Thursday, December 28, 2017

From Pain to Preaching..






I feel like I'm consistently drawn back to the story of Saul's conversion.

A story of redemption, mercy, grace, and true repentance.

In verses 1-8, we read about how Saul threatened and slaughtered those bearing the name of  Jesus. On  his way to Damascus, a light came from heaven, and a voice asked Saul why he persecuted against Him (Jesus.) This frightened Saul and he asked what he needed to do. Jesus told him to go to Damascus and he would understand there, Then he was blinded and had to be led in to the city.

Verse 9 days he dwelt there for 3 days without sight,  food, or drink.

In verses 10-16 about where Jesus called Ananias to go minister to Saul. Ananias knew of the evil that Saul had done to saints, but Jesus told Ananias that Saul was a chosen vessel and that he needed to go to him.

In verses 17-19, Saul is filled with the Holy Spirit, his eyes  are opened, and he was baptized. 

Now- here is the part that changed my life this morning.

I battled with an immense amount of guilt. Of course, I rest in the promise that when I asked for forgiveness and made a life style change, that He accepted that sincerity and granted me repentance for my sins; however, every day I battle with this voice that says,  'Congrats! You made a lifestyle change for 3 weeks. Doesn't  mean you  are good with God still. Change isn't 3 weeks.. it requires more time than that. You want God's favor?   Keep this change up for a few months.. a few years,' Now, I'm not saying God is telling me this. I'm saying a negative voice is speaking this to me and then guilt overwhelms me and I think, 'Okay, maybe that's  right. Maybe I need to do something more for repentance to be active in my life.  Maybe grace hasn't kicked in yet...'

So,  yesterday, I spent time weeping before God, asking for a Word from Him concerning grace. I was desperate for it. My aching heart needed it.  I begged for Him to send it... for Him to have someone else send me a Word, but it never came. I  felt like that negative voice was right. Maybe he couldn't even really speak to me any more. Maybe I was so far past that , it  was going to take months or years to get back to that place. 

Then this morning, 'Because of Who You Are' came on and I was privileged enough to just sit here in His presence. And He hit me like a ton of bricks  with this chapter.

As I previously said, verses 17-19, Saul is converted. He is baptized with the Holy Ghost and with water. He is changed.

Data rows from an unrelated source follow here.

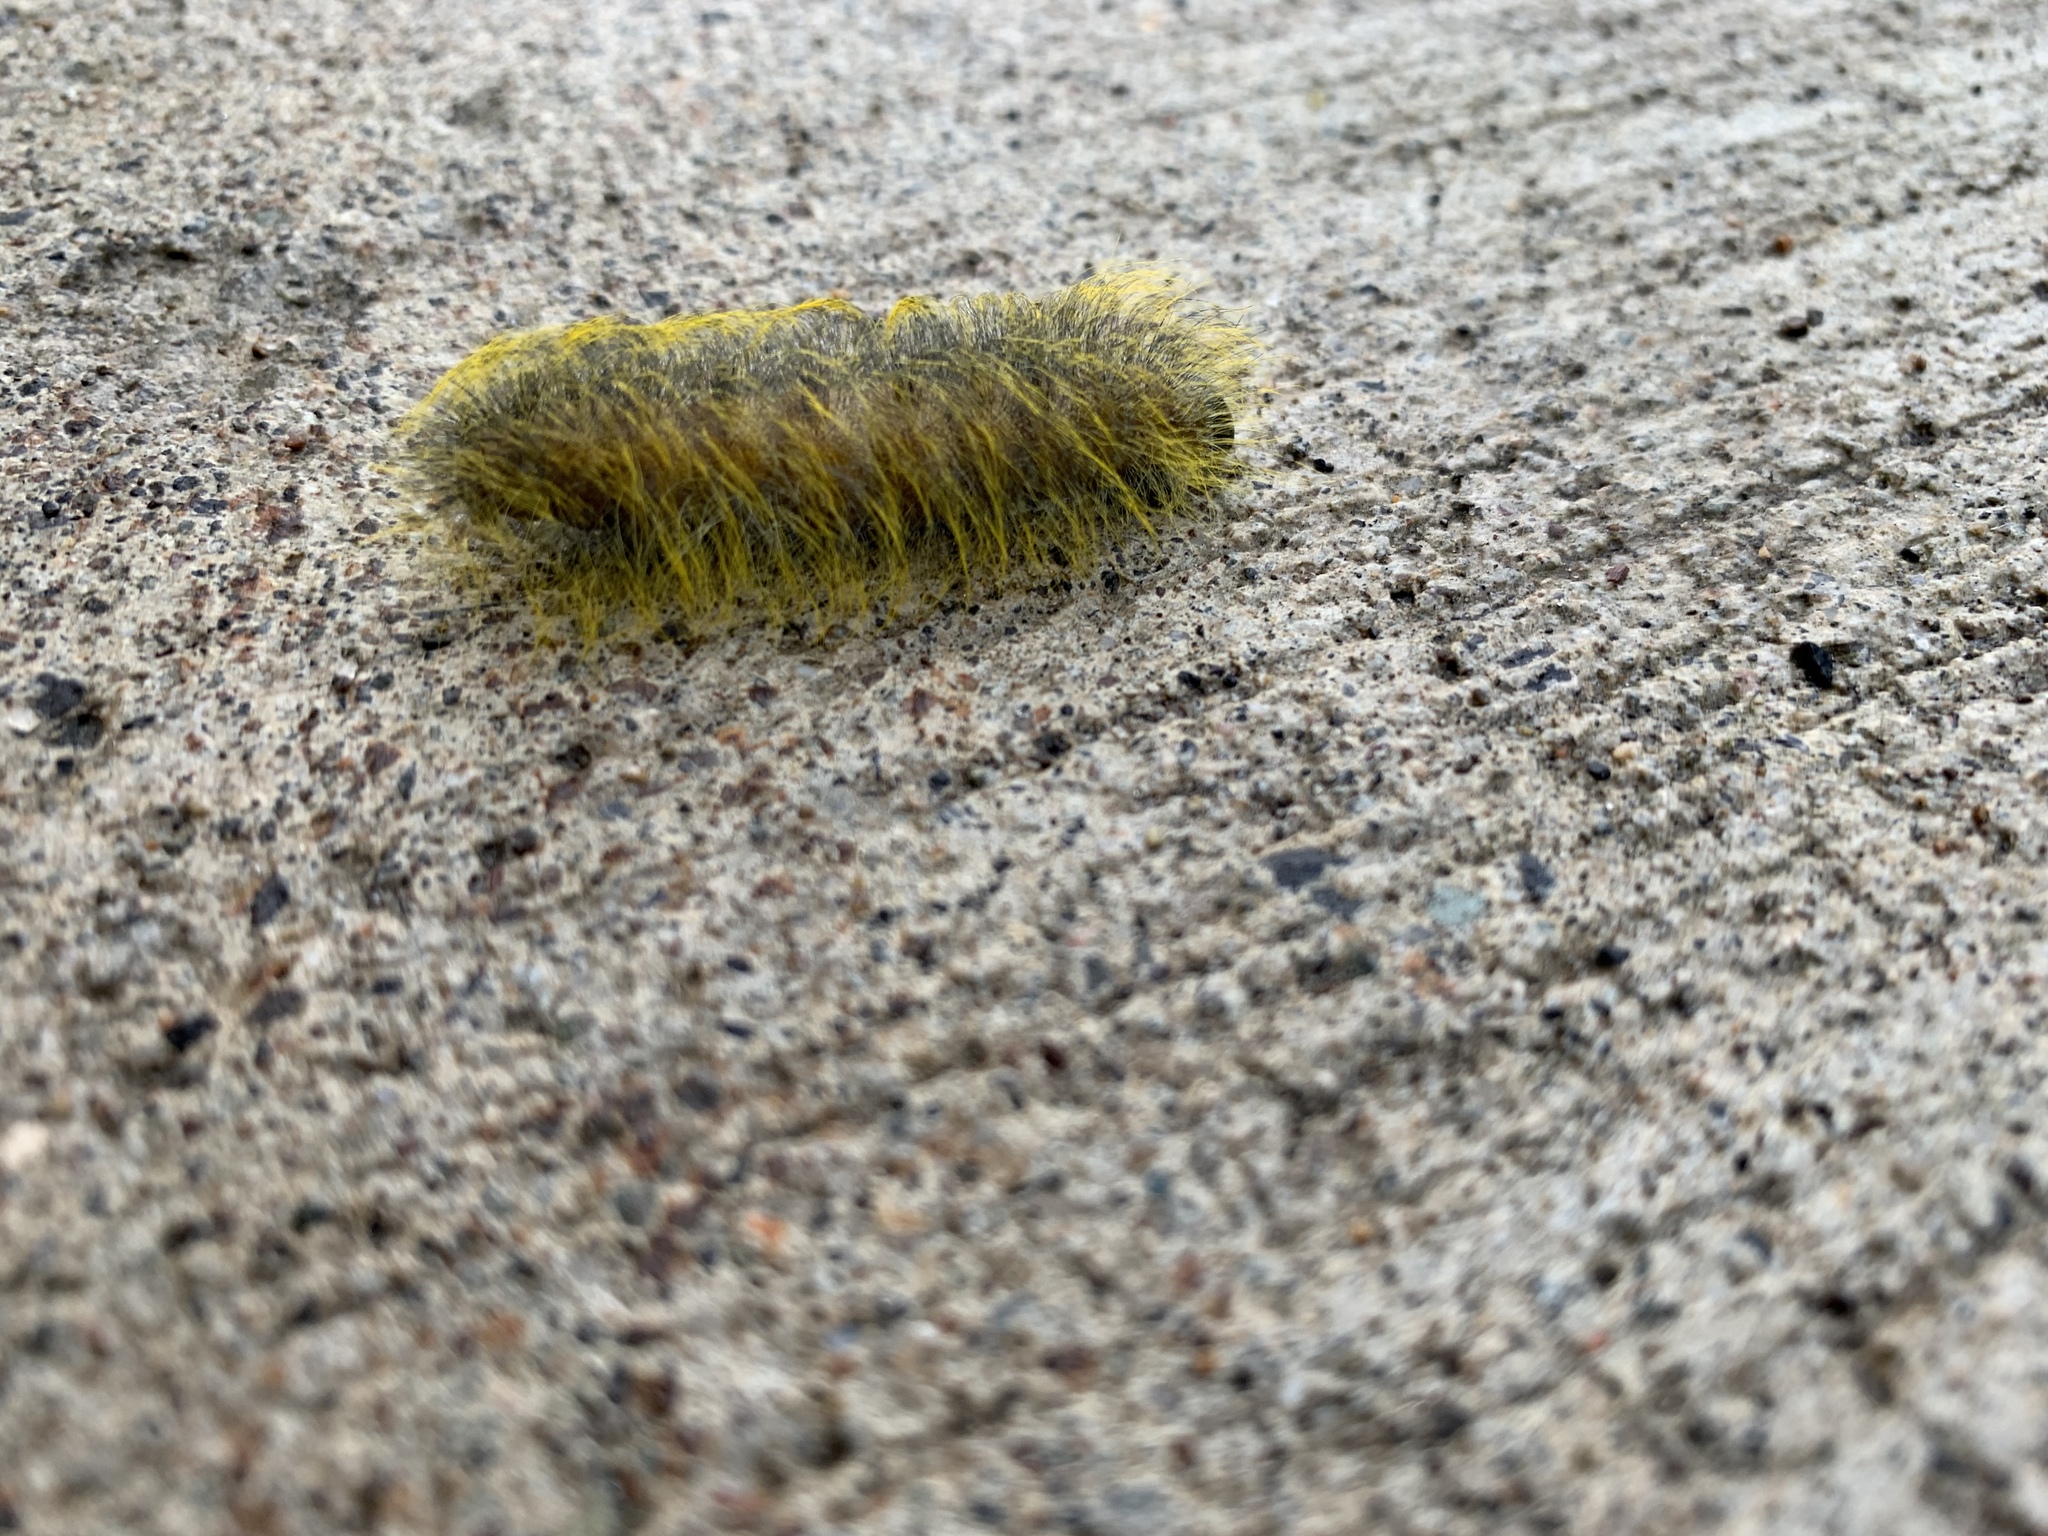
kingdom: Animalia
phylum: Arthropoda
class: Insecta
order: Lepidoptera
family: Noctuidae
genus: Acronicta
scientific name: Acronicta vulpina
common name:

And guess what he does between verses 19 to 20??

HE PREACHES THE GOSPEL.

He doesn't spend 4 chapters of the Bible wallowing in self pity. He doesn't let guilt and shame eat him alive. He doesn't spend countless hours trying to earn the grace, mercy, and repentance of God.  From the moment of conversion to the next verse, he starts preaching the Word of God. Sure, in verse 21, he had the people that were throwing his past in his face, but verse 22 says that he increased more in strength.

He didn't let his past stop him from his future. He didn't spend time wondering if his repentance really worked. He didn't toil  over what he had done.. he simply moved forward.. immediately. He accepted God's forgiveness, grace, and mercy... and that's all he needed .

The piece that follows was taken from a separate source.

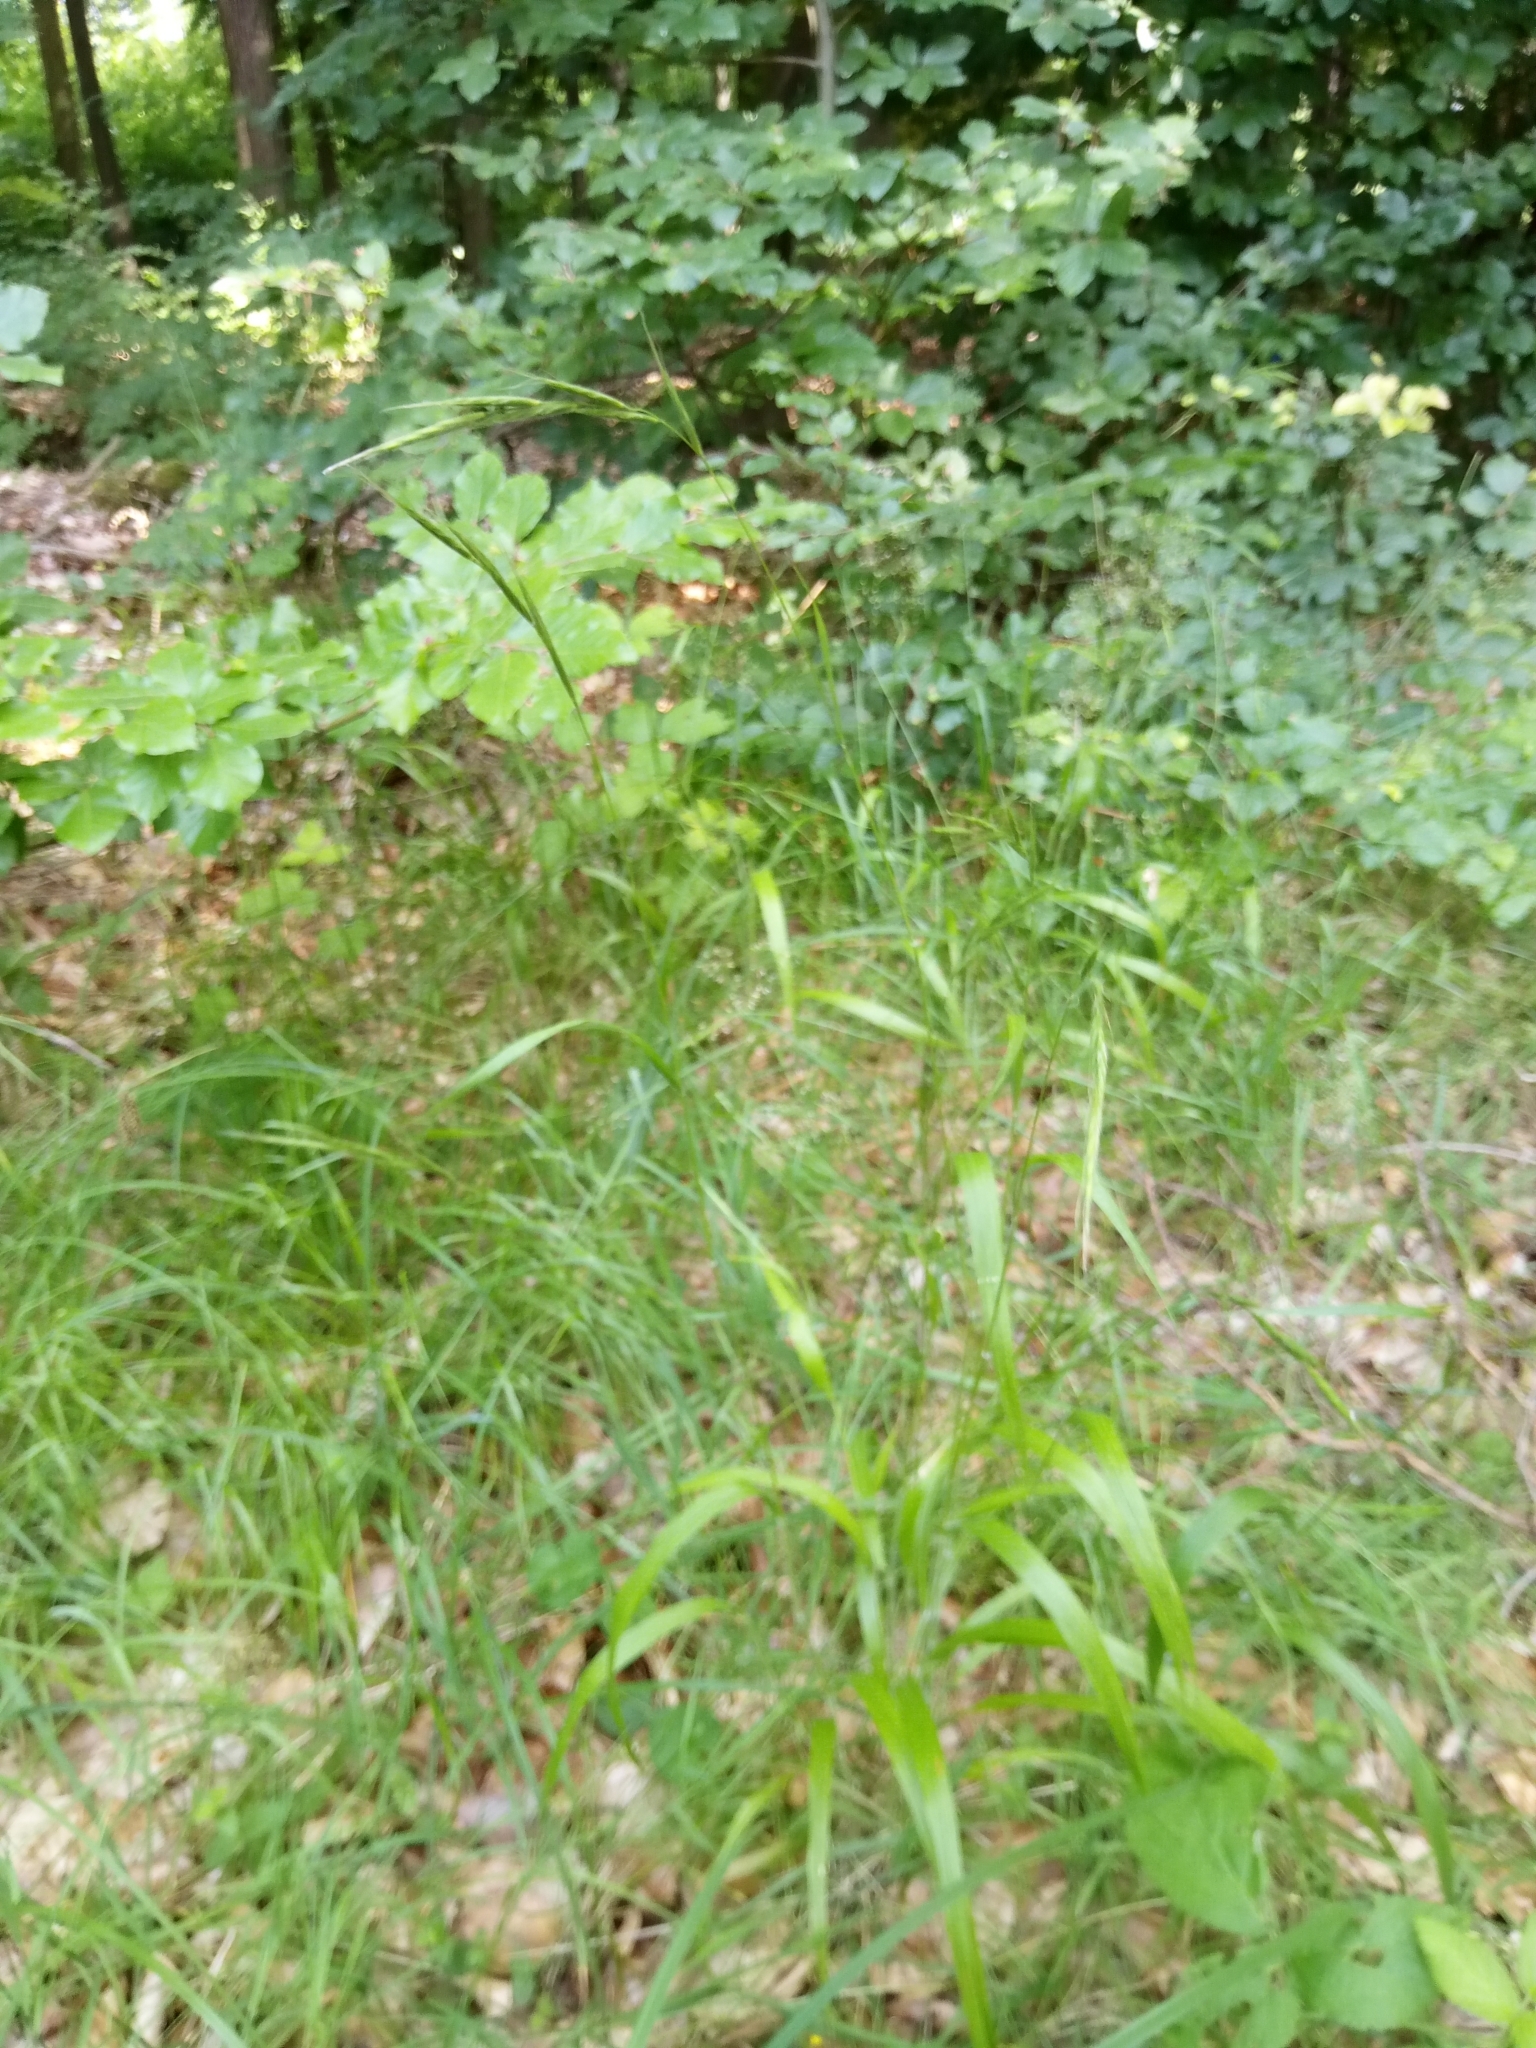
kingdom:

God, please help me to stop wondering if repentance really worked because it has only been weeks.. not months or years. Please stop letting me feel anguish over the past.. please help me to realize that even if I don't feel deserving of Your grace and mercy, that You still pour it out on us, Please help me  to understand that true forgiveness is turning your back on sin.. and if I have done that with a genuine heart, then You truly forgive me. I love you and I want to be a vessel for you. Thank You for Your word today concerning Saul/.Paul. My soul desperately needed it.